For me, it's all about the author's name, the title, the book jacket and the first three pages. At least two of these has to grab me.. Even if I recognize the imprint, it wouldn't cause me to buy a book.

But that's not to say an imprint's name isn't valuable. I think if a name and a mission helps the writers, editors and marketing folks involved to focus their work and get excited about their goals, then there's huge value in an imprint. And the benefit to me and the rest of the bookbuying public is that there are more great books to read.

1:45 AM  
Blogger DanStrohschein said...

I buy books based on the story, and the story alone. If the blurb interests me I go to the first coulpe of pages. If I can stand the writing style, I buy it and enjoy it. Who produced the book interests me as much as who produced a movie.

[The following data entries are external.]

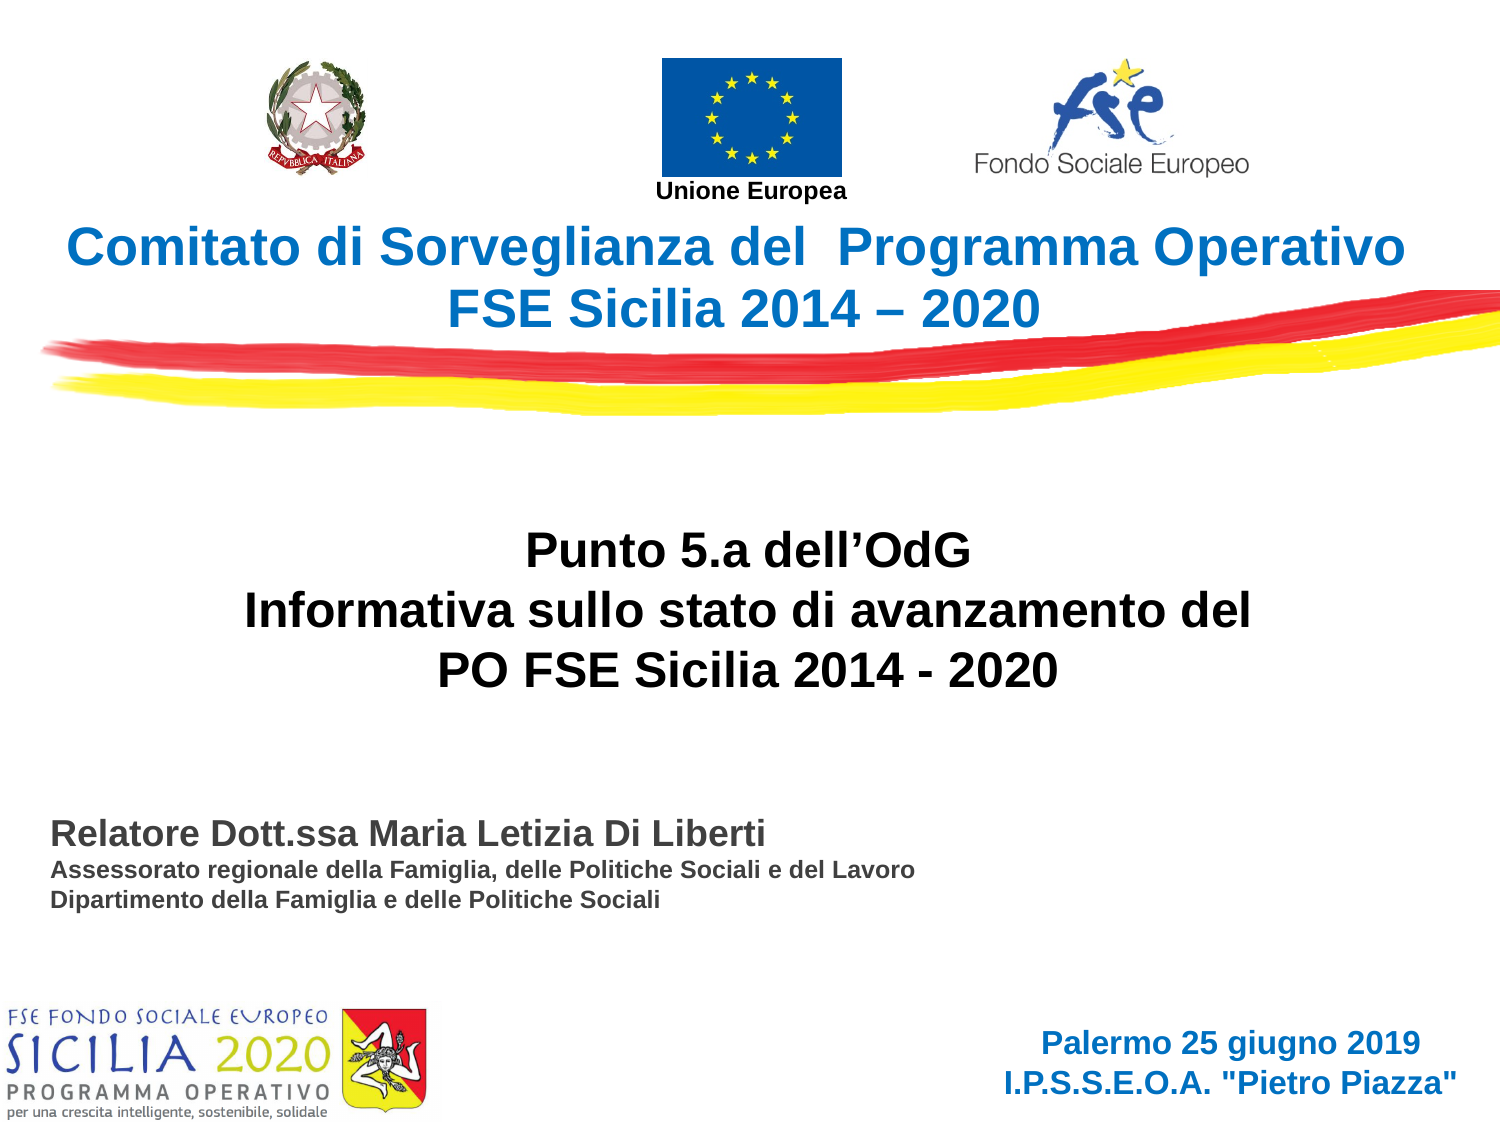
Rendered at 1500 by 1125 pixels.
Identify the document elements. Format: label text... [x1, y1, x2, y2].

text_box Relatore Dott.ssa Maria Letizia Di Liberti Assessorato regionale della Famiglia, delle Politiche Sociali e del Lavoro Dipartimento della Famiglia e delle Politiche Sociali [35, 801, 933, 922]
picture [0, 290, 1500, 421]
picture [2, 1001, 442, 1123]
text_box Punto 5.a dell’OdG Informativa sullo stato di avanzamento del PO FSE Sicilia 2014 - 2020 [2, 509, 1496, 705]
picture [229, 54, 1261, 231]
text_box Comitato di Sorveglianza del Programma Operativo FSE Sicilia 2014 – 2020 [30, 209, 1460, 289]
text_box Palermo 25 giugno 2019 I.P.S.S.E.O.A. "Pietro Piazza" [962, 1013, 1500, 1109]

Now it just so happens that imprints from large houses seem to capture me more often than other imprints, but that could be because they have more experience in finding the best stories.

7:07 AM  
Blogger Jude said...

As a reader, I never even registered the significance of imprints. It was only when I started writing and reading about the craft and business of writing did I begin to understand about imprints. I did take a chance on the Luna imprint, signing up to get their books every month, but the quality was too uneven, so I am back to WoM driving my selections.

7:48 AM  
Blogger Richard Cooper said...

I've never paid attention to imprints. I'm more of a grazer. On the other hand, if an author I'm familiar with recommends something, I'll take a look in many cases.

9:11 AM  
Blogger Allison Brennan said...

I had to think about this for awhile. I'm agree with d. ann on the Disney thing...every pub wants to be Disney. Instant brand recognition. But I don't see a book imprint putting in the HUGE money and time and staff as Disney to make it a household name. I don't see anyone going, "I'm going to get the new Voice book down at the bookstore" like they say, "Hey, let's go see the new Disney movie." In fact, I'd even bet on it with hard cash.

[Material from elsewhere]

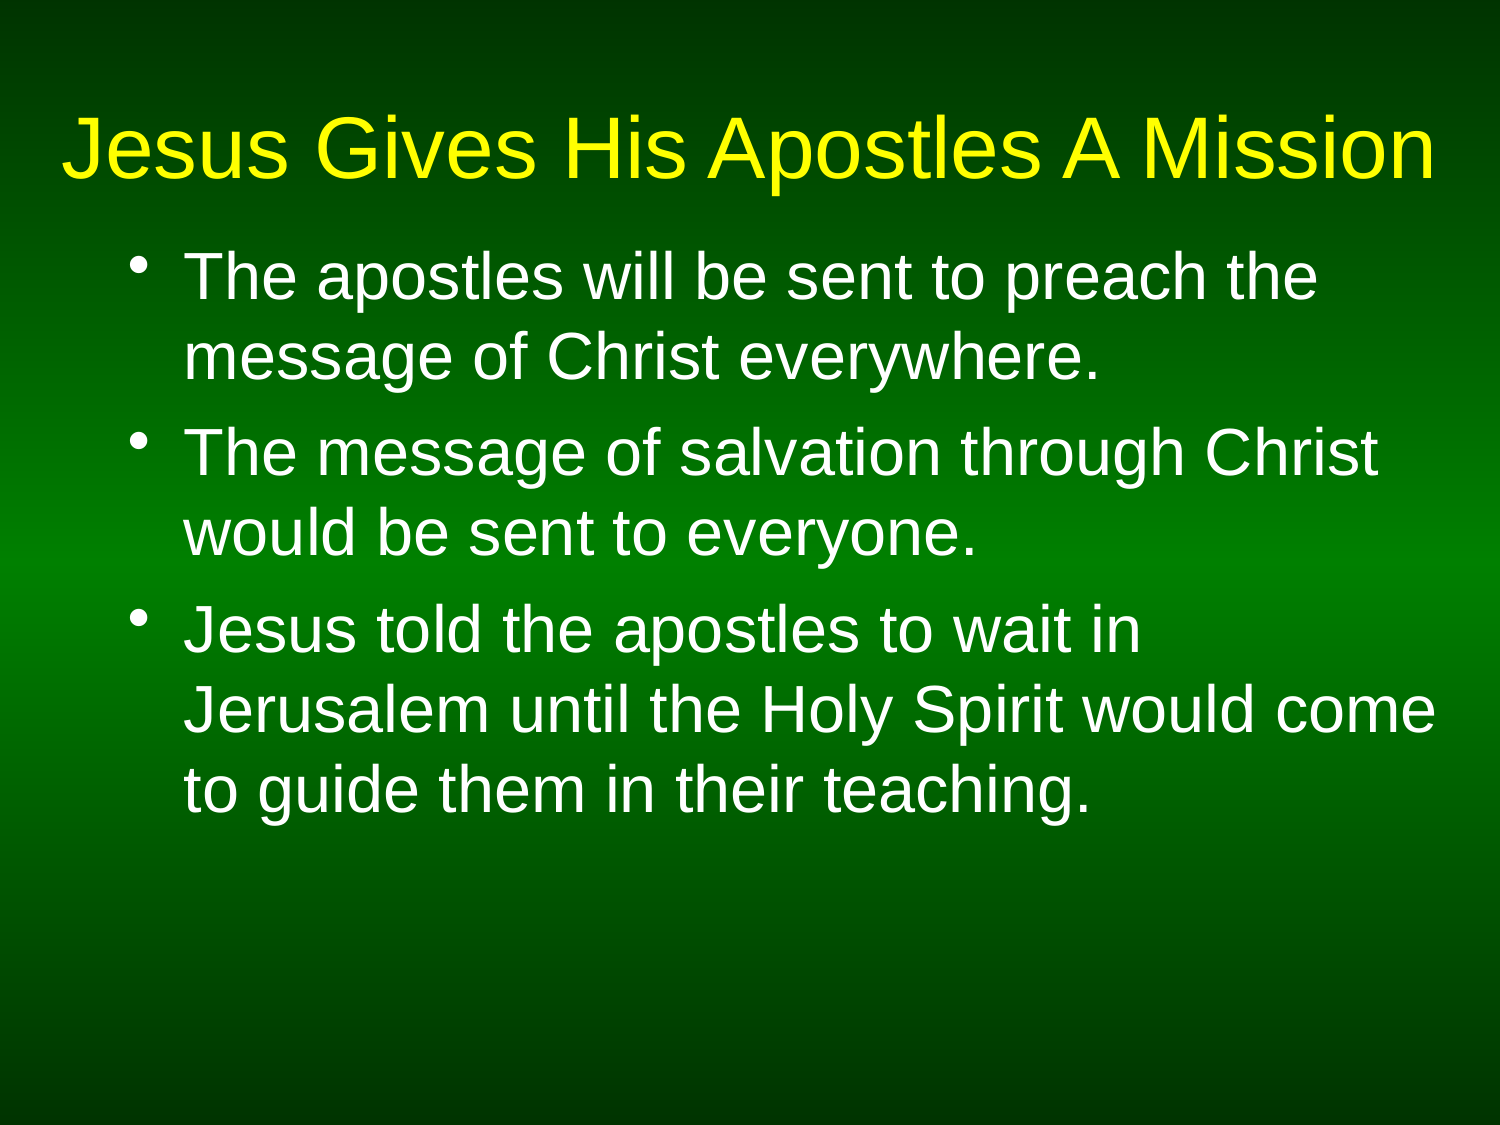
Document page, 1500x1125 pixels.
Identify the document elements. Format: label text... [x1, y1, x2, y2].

title Jesus Gives His Apostles A Mission [37, 50, 1463, 238]
list The apostles will be sent to preach the message of Christ everywhere. The message of salvation through Christ would be sent to everyone. Jesus told the apostles to wait in Jerusalem until the Holy Spirit would come to guide them in their teaching. [112, 224, 1463, 1125]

I mean, Disney is a brand name because they have theme parks, movies, they've been around for fifty years, and during that time have spent millions--probably a billion or more--in branding. I don't see any publisher doing that, and I doubt they have the patience to wait a decade or more to reap the benefit of their expenditure.

Like most people here, I'm an avid reader and before I was published I looked at imprints only loosely. I knew the MIRA had a lot of good romantic suspense (Heather Graham has been with them awhile). But I never said, "Hmm, I wonder what books MIRA has out this month?" I would think "Hey, I wonder if Heather Graham has a book out this month."

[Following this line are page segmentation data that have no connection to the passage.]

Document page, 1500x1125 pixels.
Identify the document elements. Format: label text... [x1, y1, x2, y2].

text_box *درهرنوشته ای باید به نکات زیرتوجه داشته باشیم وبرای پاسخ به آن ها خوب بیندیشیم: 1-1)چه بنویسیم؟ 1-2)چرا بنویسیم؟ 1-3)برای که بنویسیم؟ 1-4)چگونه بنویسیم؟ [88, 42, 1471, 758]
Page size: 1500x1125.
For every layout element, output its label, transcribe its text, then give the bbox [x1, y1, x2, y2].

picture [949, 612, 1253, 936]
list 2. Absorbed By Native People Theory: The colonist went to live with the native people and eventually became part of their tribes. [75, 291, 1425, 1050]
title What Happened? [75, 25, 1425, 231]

I do associate imprints with the types of books. Tor is science fiction and fantasy. Period. I think they have branded themselves well among readers. And you know what? That's going to make them going into new directions very difficult. Scholastic is kids. Great branding--and years and years of book fairs.

9:45 AM  
Blogger SuperMomNoCape said...

The only books I've ever bought where the name of the publisher played a role was when I was buying books for our children when they were little. When we were living in Canada, it was a good bet that anything put out by Annick Press or Kids Can Press was a quality book and I was never disappointed in that assumption.

For my own reading pleasure, I have favourite authors that I watch for new releases. If I buy a book by an author previously unknown to me and I like the book, I'll then look for other titles by that author.

12:15 PM  
Blogger Graham Powell said...

One more comment: I should note that most imprints are not immediately apparent when you look at a book. Hard Case books are unmistakable, and in fact I have seen them all shelved together at a number of stores. So that makes it easier to identify.

12:41 PM  
Blogger Lisa Hunter said...

In college, whenever I saw a Penguin Classic, I'd buy it, figuring that it was a book I ought to read. But I don't go much by imprint now.

One thing I've heard from several fiction authors is that the general public doesn't know most of the imprints and assumes they're a small press or POD house. One author confessed that she sometimes wanted to punch people and say, "No, you dummy. It's Random House."